In 2004 she got elected as MLA –Shayampet and in 2004 was an official spokesperson for Congress party. She became Ex Officio Member, Municipal corporation, in 2005. In 2009 she got elected as Parkal MLA and was sworn in as Minister for Women Development & Child Welfare, Disabled & Juvenile Welfare.

She served as Minister for Women Development & Child Welfare, Disabled & Juvenile Welfare under Y. S. Rajasekhara Reddy, but resigned after YSR's death when his son Y. S. Jaganmohan Reddy was not made Chief Minister, even though he has majority of MLAs support.

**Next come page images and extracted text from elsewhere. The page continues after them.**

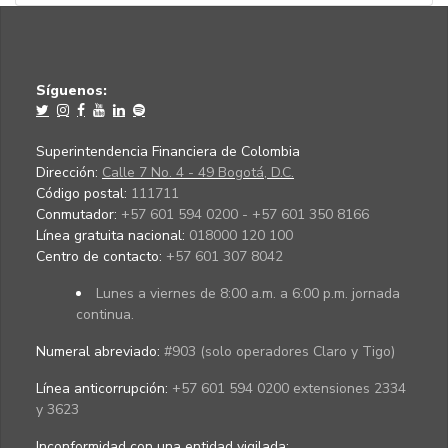
Síguenos:
Superintendencia Financiera de Colombia
Dirección:
Calle 7 No. 4 - 49 Bogotá, D.C.
Código postal:
111711
Conmutador:
+57 601 594 0200 - +57 601 350 8166
Línea gratuita nacional:
018000 120 100
Centro de contacto:
+57 601 307 8042
Lunes a viernes de 8:00 a.m. a 6:00 p.m. jornada
continua.
Numeral abreviado:
#903 (solo operadores Claro y Tigo)
Línea anticorrupción:
+57 601 594 0200 extensiones 2334
y 3623
Inconformidad con una entidad vigilada
:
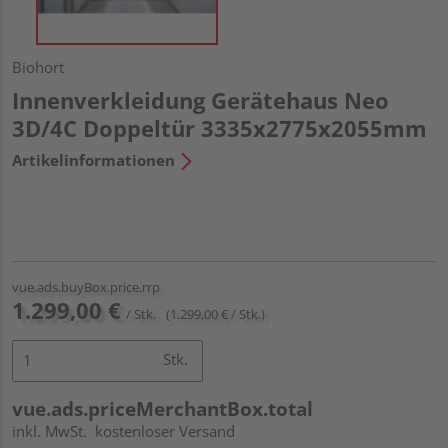
Biohort
Innenverkleidung Gerätehaus Neo
3D/4C Doppeltür 3335x2775x2055mm
Artikelinformationen
vue.ads.buyBox.price.rrp
1.299,00 €
/ Stk.
(1.299,00 € / Stk.)
Stk.
vue.ads.priceMerchantBox.total
inkl. MwSt.
kostenloser Versand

She resigned on 4 July 2011, her MLA seat for Jagan cause and later for YSR's name mentioned in FIR.
She contested by-polls held on 12 June 2012 from Parkal assembly constituency as YSR Congress Party candidate.

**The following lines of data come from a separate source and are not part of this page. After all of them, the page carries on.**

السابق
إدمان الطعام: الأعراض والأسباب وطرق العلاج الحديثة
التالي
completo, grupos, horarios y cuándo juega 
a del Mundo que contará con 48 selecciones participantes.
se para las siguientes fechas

She resigned from YSRC party in July 2013 citing ill-treatment from the Jagan Mohan Reddy Party people. Days before Indian general elections 2014 she joined Telangana Rashtra Samithi party and contested from Warangal-East Assembly constituency. She won as an MLA from Warangal East (Assembly constituency) with a 55,085 votes majority.

In 2018 she quit TRS party along with her husband and joined the INC.

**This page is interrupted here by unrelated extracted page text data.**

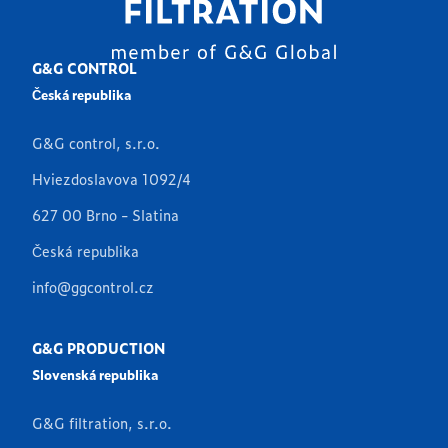
G&G CONTROL
Česká republika
G&G control, s.r.o.
Hviezdoslavova 1092/4
627 00 Brno - Slatina
Česká republika
info@ggcontrol.cz
G&G PRODUCTION
Slovenská republika
G&G filtration, s.r.o.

On 7 December 2023, she took oath as the cabinet minister in Telangana and later she were assigned Environment and Forests, and Endowment portfolios on 9 december 2024 in Revanth Reddy Ministry.

== Political statistics ==
===Andhra Pradesh / Telangana Legislative Assembly===

| Year | Constituency | Party |  | Votes | % | Opponent | Opponent Party |  | Opponent Votes | % | Result | Margin | % |
| 2023 | Warangal East |  | INC | 67,757 | 39.47 | Errabelli Pradeep Kumar Rao |  | BJP | 52,105 | 30.35 | Won | 15,652 | 9.12 |
| 2018 | Parkal | 59,384 | 33.44 | Challa Dharma Reddy |  | TRS | 105,903 | 59.64 | Lost | -46,519 | -26.2 |
| 2014 | Warangal East |  | TRS | 88,641 | 59.82 | Basavaraju Saraiah |  | INC | 33,556 | 22.65 | Won | 55,085 | 37.17 |
| 2012 | Parkal (by-election) |  | YSRCP | 50,374 | – | Bikshapathy Moluguri |  | TRS | 51,936 | – | Lost | -1,562 | – |
| 2009 | Parkal |  | INC | 69,135 | 46.79 | 56,335 | 38.13 | Won | 12,800 | 8.66 |
| 2004 | Shyampet | 72,454 | 63.92 | Premendar Reddy Gujjula |  | BJP | 28,430 | 24.83 | Won | 44,024 | 39.09 |
| 1999 | 43,384 | 44.43 | Devu Sambaiah | 42,813 | 43.85 | Won | 571 | 0.58 |

==Personal life==
Konda Surekha is married to Konda Murali, an ex-MLC and a Congress leader from Warangal district. They have one daughter.